■ Task requirements
Locate the line bearing "1: (52, 227, 0.25)" in the material below, then reproduce it and each following line up to and including the line bearing "39: (250, 50, 0.30)".
◇ ◇ ◇ ◇
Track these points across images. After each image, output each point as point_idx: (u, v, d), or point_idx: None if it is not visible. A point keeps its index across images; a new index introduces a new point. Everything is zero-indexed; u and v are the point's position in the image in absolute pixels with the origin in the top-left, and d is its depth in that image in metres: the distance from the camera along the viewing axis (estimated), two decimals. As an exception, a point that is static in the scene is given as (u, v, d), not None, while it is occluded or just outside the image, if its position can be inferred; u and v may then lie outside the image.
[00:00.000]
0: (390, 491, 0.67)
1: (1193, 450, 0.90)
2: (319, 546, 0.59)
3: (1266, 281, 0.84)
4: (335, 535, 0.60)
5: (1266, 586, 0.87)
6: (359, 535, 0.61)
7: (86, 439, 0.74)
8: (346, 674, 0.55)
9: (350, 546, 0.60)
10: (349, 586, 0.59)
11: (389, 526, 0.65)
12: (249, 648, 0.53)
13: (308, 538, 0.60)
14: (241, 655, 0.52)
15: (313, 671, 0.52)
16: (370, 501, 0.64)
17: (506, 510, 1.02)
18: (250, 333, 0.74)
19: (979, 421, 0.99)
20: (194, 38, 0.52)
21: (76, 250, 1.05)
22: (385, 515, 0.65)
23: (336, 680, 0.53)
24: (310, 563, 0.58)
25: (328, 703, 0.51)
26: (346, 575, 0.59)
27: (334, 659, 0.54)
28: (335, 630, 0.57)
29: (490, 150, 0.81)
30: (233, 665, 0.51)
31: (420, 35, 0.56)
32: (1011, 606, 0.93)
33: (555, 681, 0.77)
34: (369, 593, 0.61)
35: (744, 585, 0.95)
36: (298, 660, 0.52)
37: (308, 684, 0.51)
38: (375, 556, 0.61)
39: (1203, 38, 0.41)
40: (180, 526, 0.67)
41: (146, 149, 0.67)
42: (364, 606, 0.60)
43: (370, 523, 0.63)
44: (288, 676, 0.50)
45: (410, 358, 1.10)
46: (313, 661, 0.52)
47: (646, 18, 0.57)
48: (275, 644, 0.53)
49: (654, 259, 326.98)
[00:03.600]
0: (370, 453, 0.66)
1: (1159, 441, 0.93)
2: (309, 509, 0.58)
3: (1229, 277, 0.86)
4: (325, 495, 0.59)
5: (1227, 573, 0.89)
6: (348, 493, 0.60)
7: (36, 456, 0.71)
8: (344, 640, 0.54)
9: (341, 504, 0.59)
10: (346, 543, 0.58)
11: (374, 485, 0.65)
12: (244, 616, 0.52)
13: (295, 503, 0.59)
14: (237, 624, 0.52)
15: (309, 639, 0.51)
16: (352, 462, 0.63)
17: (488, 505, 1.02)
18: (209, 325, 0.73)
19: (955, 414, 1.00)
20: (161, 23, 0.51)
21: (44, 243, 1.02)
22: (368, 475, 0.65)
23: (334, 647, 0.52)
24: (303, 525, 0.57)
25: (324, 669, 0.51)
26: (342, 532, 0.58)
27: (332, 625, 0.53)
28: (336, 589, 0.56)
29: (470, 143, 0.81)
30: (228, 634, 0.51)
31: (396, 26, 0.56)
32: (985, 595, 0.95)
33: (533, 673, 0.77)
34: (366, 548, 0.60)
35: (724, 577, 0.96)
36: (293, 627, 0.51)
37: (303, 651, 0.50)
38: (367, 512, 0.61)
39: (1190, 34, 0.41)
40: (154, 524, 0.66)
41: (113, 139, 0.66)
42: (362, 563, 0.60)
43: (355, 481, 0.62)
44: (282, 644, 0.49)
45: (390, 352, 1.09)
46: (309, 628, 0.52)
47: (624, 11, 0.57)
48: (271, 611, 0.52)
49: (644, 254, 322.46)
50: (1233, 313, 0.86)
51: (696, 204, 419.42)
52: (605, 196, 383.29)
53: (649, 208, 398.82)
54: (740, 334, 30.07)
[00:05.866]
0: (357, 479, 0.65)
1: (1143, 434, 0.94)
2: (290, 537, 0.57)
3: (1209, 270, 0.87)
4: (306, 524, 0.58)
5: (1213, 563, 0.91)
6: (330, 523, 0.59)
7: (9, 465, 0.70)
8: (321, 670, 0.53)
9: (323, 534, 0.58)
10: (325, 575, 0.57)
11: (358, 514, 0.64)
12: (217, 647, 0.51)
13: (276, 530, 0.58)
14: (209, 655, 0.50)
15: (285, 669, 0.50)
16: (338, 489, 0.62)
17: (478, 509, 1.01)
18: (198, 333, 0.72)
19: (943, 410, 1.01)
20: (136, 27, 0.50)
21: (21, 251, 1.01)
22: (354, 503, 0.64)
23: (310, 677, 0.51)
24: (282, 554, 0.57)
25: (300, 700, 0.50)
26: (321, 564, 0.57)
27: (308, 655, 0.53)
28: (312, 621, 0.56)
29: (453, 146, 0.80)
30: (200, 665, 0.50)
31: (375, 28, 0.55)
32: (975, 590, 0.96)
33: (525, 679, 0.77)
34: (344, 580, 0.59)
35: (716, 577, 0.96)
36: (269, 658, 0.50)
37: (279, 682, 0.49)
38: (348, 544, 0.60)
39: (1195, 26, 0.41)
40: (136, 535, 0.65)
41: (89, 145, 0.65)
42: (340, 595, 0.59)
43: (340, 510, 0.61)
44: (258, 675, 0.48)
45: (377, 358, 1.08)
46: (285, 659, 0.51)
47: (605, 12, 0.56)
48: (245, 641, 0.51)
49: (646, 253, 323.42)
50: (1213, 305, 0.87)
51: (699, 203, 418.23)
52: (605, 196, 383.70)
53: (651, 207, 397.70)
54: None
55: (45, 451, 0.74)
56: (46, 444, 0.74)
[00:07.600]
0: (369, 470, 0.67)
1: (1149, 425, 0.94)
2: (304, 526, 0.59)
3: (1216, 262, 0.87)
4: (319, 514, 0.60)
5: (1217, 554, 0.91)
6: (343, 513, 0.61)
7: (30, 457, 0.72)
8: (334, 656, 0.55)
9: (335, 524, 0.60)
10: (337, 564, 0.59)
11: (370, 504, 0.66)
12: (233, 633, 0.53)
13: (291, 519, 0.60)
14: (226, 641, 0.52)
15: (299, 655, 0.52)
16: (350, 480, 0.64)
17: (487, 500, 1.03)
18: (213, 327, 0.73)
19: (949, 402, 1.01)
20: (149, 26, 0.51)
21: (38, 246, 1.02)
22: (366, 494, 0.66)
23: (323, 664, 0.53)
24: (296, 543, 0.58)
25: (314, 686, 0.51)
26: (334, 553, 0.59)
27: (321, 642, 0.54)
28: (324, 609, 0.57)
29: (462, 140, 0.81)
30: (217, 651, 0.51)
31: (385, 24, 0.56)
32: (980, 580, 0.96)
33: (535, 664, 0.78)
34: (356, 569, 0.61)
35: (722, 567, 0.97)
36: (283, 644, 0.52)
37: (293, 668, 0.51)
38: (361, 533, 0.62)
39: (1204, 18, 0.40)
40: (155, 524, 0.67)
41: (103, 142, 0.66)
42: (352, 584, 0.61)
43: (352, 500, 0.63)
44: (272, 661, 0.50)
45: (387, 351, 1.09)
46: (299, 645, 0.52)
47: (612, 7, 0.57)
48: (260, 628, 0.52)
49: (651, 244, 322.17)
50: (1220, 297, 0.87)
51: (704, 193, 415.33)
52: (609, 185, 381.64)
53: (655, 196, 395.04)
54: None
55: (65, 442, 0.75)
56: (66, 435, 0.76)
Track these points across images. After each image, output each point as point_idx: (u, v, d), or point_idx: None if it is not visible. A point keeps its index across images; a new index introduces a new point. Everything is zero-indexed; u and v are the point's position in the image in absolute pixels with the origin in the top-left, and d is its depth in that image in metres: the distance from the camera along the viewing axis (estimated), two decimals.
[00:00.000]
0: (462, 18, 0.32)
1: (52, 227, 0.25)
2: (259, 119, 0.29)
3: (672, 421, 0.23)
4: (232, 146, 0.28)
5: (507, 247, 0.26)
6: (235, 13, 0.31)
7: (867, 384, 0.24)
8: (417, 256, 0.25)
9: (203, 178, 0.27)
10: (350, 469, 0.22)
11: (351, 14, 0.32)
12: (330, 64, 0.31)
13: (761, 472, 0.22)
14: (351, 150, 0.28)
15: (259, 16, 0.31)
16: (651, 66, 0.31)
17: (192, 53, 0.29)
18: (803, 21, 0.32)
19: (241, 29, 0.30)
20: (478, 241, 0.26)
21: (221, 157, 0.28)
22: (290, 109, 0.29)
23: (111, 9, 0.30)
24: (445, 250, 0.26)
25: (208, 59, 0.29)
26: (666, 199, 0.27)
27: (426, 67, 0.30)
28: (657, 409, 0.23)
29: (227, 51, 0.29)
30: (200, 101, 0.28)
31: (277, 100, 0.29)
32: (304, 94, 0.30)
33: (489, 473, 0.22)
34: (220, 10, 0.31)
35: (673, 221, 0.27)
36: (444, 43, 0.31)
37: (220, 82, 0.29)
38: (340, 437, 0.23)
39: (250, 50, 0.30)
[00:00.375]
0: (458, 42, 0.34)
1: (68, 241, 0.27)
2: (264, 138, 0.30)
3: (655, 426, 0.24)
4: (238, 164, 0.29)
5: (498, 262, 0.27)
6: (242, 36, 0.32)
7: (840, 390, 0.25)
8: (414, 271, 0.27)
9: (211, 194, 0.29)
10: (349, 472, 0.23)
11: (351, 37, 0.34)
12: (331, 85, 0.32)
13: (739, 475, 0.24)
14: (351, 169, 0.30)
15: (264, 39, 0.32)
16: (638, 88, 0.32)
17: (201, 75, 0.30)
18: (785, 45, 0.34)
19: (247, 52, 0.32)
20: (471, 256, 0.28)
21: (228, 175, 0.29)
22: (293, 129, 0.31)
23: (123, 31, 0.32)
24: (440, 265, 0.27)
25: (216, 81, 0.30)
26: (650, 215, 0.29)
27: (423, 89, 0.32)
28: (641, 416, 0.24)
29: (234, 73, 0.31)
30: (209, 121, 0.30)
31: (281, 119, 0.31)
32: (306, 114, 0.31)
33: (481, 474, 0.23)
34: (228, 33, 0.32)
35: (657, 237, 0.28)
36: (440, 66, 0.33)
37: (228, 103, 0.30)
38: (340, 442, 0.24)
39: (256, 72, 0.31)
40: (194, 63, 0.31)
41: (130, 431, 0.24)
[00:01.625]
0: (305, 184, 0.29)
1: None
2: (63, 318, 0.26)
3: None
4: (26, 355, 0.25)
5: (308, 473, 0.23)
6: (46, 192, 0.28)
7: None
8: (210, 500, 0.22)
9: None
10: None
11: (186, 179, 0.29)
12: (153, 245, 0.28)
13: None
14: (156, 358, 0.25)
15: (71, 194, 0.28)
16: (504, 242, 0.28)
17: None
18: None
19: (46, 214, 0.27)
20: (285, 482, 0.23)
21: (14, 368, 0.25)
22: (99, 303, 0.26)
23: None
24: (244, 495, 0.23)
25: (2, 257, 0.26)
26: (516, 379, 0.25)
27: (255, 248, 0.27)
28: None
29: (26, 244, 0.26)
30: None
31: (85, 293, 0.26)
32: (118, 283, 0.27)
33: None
◇ ◇ ◇ ◇
■ Solution for this exercise
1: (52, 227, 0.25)
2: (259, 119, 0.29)
3: (672, 421, 0.23)
4: (232, 146, 0.28)
5: (507, 247, 0.26)
6: (235, 13, 0.31)
7: (867, 384, 0.24)
8: (417, 256, 0.25)
9: (203, 178, 0.27)
10: (350, 469, 0.22)
11: (351, 14, 0.32)
12: (330, 64, 0.31)
13: (761, 472, 0.22)
14: (351, 150, 0.28)
15: (259, 16, 0.31)
16: (651, 66, 0.31)
17: (192, 53, 0.29)
18: (803, 21, 0.32)
19: (241, 29, 0.30)
20: (478, 241, 0.26)
21: (221, 157, 0.28)
22: (290, 109, 0.29)
23: (111, 9, 0.30)
24: (445, 250, 0.26)
25: (208, 59, 0.29)
26: (666, 199, 0.27)
27: (426, 67, 0.30)
28: (657, 409, 0.23)
29: (227, 51, 0.29)
30: (200, 101, 0.28)
31: (277, 100, 0.29)
32: (304, 94, 0.30)
33: (489, 473, 0.22)
34: (220, 10, 0.31)
35: (673, 221, 0.27)
36: (444, 43, 0.31)
37: (220, 82, 0.29)
38: (340, 437, 0.23)
39: (250, 50, 0.30)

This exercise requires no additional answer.